What is the right Date/Datetime format in JSON for Spark SQL to automatically infer the schema for it?
It is possible to infer dates using a format of your choosing (I used the Date.toJSON format) with a little modification and also have reasonable performance.
Get the latest maintenance branch:
git clone https://github.com/apache/spark.git
cd spark
git checkout branch-1.4
Replace the following block in InferSchema:
case VALUE_STRING if parser.getTextLength < 1 =>
// Zero length strings and nulls have special handling to deal
// with JSON generators that do not distinguish between the two.
// To accurately infer types for empty strings that are really
// meant to represent nulls we assume that the two are isomorphic
// but will defer treating null fields as strings until all the
// record fields' types have been combined.
NullType
case VALUE_STRING => StringType
with the following code:
case VALUE_STRING =>
val len = parser.getTextLength
if (len < 1) {
NullType
} else if (len == 24) {
// try to match dates of the form "1968-01-01T12:34:56.789Z"
// for performance, only try parsing if text is 24 chars long and ends with a Z
val chars = parser.getTextCharacters
val offset = parser.getTextOffset
if (chars(offset + len - 1) == 'Z') {
try {
org.apache.spark.sql.catalyst.util.
DateUtils.stringToTime(new String(chars, offset, len))
TimestampType
} catch {
case e: Exception => StringType
}
} else {
StringType
}
} else {
StringType
}
Build Spark according to your setup. I used:
mvn -Pyarn -Phadoop-2.6 -Dhadoop.version=2.6.0 -DskipTests=true clean install
To test, create a file named datedPeople.json
at the top level which contains the following data:
{"name":"Andy", "birthdate": "2012-04-23T18:25:43.511Z"}
{"name":"Bob"}
{"name":"This has 24 characters!!", "birthdate": "1988-11-24T11:21:13.121Z"}
{"name":"Dolla Dolla BillZZZZZZZZ", "birthdate": "1968-01-01T12:34:56.789Z"}
Read in the file. Make sure that you set the conf option before using sqlContext
at all, or it won't work. Dates!
.\bin\spark-shell.cmd
scala> sqlContext.setConf("spark.sql.json.useJacksonStreamingAPI", "true")
scala> val datedPeople = sqlContext.read.json("datedPeople.json")
datedPeople: org.apache.spark.sql.DataFrame = [birthdate: timestamp, name: string]
scala> datedPeople.foreach(println)
[2012-04-23 13:25:43.511,Andy]
[1968-01-01 06:34:56.789,Dolla Dolla BillZZZZZZZZ]
[null,Bob]
[1988-11-24 05:21:13.121,This has 24 characters!!]
The JSON type inference will never infer date types. Non-zero-length strings are always inferred to be strings.

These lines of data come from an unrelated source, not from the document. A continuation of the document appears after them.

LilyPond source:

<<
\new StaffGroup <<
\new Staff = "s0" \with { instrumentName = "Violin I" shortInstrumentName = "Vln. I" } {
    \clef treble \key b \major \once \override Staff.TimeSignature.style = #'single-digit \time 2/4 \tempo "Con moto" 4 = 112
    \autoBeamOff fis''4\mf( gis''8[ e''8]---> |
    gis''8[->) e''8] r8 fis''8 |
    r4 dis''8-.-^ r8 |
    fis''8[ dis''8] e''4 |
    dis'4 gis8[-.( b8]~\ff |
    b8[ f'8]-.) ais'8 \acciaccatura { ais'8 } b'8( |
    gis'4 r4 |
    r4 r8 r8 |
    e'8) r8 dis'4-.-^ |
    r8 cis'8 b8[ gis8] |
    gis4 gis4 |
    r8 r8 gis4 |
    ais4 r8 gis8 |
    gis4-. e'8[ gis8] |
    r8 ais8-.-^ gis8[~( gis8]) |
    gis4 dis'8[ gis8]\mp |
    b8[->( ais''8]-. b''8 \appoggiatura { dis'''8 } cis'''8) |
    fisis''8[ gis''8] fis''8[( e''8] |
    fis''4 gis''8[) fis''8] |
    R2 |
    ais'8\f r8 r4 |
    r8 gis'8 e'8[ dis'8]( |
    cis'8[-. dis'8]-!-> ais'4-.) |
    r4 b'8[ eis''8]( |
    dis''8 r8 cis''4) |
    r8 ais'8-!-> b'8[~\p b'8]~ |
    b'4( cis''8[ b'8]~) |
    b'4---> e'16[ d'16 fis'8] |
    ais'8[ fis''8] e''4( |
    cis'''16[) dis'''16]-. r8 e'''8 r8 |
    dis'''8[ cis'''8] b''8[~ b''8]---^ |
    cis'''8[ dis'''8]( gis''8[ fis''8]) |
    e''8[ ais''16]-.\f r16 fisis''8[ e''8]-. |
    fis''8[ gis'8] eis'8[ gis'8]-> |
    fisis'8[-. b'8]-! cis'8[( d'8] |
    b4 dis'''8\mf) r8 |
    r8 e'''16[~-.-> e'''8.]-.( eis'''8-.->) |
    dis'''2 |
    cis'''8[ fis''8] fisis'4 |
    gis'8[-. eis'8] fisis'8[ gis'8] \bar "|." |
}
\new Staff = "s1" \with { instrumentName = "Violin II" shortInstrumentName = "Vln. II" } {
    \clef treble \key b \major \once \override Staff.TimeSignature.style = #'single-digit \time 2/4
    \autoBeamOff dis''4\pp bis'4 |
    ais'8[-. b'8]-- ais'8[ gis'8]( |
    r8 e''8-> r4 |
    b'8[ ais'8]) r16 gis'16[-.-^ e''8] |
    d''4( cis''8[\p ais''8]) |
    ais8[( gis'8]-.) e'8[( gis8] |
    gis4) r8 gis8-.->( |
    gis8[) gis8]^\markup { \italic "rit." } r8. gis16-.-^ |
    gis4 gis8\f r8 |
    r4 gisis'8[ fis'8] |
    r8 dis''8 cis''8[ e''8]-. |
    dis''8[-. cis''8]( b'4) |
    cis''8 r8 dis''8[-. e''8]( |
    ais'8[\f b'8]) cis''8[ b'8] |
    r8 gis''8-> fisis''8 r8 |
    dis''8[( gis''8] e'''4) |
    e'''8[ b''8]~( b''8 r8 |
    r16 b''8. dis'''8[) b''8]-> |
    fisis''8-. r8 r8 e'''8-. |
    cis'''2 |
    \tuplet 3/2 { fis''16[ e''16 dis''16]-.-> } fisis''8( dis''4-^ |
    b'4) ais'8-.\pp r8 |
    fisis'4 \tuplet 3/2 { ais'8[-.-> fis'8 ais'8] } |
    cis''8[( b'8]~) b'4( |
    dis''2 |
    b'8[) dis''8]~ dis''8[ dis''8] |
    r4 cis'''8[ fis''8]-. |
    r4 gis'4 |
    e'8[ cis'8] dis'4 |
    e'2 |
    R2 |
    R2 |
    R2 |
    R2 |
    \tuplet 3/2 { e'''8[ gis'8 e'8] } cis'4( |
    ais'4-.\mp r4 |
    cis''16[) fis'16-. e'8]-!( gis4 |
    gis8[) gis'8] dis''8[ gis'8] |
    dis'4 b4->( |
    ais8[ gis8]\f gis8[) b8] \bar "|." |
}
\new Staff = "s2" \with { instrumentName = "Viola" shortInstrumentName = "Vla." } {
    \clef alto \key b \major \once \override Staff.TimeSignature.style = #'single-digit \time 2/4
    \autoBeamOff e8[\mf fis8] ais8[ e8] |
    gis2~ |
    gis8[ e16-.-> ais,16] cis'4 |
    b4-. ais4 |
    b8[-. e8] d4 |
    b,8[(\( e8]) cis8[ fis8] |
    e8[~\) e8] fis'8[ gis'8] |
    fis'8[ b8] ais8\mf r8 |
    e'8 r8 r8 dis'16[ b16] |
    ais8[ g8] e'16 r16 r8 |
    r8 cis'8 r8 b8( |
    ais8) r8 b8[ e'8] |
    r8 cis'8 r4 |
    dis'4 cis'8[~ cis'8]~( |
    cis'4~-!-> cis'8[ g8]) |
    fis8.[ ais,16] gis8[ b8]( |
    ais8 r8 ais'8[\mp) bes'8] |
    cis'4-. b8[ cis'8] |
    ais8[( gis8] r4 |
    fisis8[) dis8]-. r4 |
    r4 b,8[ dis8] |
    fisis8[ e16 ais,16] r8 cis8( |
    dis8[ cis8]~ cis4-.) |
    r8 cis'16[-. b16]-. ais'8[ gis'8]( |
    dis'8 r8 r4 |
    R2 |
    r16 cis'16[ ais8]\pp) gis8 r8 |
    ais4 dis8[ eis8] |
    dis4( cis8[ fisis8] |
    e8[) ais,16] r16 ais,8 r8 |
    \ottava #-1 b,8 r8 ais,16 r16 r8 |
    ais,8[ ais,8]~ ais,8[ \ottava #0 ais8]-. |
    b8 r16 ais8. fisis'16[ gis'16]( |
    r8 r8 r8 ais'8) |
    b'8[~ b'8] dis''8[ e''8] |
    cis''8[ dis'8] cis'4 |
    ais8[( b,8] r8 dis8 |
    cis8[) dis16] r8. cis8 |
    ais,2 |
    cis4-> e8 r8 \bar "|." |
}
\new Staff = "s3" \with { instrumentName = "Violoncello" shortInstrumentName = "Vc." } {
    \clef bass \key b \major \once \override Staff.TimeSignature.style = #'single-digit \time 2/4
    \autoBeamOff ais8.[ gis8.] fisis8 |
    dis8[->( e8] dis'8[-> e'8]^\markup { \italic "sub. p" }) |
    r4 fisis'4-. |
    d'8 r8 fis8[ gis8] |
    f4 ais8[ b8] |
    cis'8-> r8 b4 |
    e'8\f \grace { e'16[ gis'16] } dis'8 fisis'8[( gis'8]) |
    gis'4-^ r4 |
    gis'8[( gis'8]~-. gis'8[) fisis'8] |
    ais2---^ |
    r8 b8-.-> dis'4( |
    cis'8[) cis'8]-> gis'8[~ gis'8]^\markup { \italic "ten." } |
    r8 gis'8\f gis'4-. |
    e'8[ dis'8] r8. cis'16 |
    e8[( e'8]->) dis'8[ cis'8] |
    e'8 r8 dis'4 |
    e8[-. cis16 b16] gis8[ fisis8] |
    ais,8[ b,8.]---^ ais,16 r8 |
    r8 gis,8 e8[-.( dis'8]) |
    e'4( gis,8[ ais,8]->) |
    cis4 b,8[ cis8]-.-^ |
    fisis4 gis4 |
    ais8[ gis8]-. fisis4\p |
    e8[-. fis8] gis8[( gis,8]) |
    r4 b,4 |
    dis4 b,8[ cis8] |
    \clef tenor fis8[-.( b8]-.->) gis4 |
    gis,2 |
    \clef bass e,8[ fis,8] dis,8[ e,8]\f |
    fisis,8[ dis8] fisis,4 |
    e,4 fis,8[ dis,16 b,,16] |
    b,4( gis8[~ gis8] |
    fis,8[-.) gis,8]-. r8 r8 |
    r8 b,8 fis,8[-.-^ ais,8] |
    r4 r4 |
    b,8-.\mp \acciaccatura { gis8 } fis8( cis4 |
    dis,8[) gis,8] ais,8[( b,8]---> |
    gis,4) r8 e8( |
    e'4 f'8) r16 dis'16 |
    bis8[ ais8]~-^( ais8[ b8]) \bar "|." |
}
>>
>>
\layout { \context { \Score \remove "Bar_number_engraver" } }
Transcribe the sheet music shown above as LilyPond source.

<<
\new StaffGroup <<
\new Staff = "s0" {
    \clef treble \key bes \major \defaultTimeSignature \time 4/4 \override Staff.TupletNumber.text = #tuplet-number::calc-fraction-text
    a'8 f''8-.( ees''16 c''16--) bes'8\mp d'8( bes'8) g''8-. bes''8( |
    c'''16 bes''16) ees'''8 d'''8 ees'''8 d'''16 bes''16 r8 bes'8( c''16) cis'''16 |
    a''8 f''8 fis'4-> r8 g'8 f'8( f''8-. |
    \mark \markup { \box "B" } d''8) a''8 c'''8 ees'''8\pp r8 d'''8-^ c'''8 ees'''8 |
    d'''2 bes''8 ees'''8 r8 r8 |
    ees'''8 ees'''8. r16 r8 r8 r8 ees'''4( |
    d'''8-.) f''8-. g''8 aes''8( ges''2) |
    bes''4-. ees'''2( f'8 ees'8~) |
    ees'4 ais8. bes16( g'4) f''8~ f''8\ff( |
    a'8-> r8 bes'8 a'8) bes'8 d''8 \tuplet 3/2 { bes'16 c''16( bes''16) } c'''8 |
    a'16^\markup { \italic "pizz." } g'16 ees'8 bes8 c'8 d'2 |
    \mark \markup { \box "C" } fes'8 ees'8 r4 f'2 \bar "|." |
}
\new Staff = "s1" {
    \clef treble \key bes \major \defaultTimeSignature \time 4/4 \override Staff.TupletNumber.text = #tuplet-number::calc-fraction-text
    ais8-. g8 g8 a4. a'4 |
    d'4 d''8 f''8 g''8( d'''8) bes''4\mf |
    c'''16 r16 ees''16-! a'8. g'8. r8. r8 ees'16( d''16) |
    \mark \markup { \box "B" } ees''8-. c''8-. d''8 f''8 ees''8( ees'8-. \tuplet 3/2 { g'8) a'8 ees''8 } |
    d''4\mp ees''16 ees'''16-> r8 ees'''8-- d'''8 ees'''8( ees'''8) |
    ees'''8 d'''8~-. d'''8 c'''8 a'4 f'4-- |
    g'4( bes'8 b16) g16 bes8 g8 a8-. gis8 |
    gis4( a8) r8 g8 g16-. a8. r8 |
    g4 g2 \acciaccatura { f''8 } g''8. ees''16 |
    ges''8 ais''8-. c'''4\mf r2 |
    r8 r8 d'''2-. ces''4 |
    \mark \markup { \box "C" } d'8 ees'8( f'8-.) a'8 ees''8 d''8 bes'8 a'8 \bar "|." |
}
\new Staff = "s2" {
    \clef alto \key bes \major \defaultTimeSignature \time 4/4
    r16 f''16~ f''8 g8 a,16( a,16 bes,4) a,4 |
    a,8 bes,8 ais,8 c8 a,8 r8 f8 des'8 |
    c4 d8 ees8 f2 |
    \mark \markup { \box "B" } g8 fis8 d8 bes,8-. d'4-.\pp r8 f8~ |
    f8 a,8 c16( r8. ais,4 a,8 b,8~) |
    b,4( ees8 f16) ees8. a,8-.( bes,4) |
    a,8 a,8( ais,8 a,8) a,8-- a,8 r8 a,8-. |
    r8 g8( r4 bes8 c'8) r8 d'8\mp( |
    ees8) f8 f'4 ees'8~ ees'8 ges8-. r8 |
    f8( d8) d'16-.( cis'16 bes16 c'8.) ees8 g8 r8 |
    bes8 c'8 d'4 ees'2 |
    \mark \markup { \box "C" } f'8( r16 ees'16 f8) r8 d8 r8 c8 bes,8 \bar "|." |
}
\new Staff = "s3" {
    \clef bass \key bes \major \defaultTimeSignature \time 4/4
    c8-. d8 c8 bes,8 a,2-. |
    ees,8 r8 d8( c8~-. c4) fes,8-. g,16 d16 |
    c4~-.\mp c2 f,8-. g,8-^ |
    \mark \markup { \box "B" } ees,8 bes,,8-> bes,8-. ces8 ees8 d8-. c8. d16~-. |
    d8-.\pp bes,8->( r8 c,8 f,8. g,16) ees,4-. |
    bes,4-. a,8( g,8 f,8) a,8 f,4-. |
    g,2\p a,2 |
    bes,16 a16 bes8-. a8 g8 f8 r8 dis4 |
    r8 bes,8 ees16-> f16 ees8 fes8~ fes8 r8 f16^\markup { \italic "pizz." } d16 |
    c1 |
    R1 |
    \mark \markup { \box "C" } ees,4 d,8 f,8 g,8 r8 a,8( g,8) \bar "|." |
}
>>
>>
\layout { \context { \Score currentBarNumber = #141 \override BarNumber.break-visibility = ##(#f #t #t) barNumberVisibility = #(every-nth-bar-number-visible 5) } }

Source code:
private[sql] object InferSchema {
// ...
private def inferField(parser: JsonParser): DataType = {
import com.fasterxml.jackson.core.JsonToken._
parser.getCurrentToken match {
// ...
case VALUE_STRING => StringType
// ...
}
}
// ...
}
For automatic detection this would have to be changed to look at the actual string (parser.getValueAsString
) and based on the format return DateType
when appropriate.
It's probably simpler to just take the normal auto-generated schema and convert the date types as a second step.
Another option would be to read a small sample of the data (without using Spark) and infer the schema yourself. Then use your schema to create the DataFrame. This avoids some computation as well.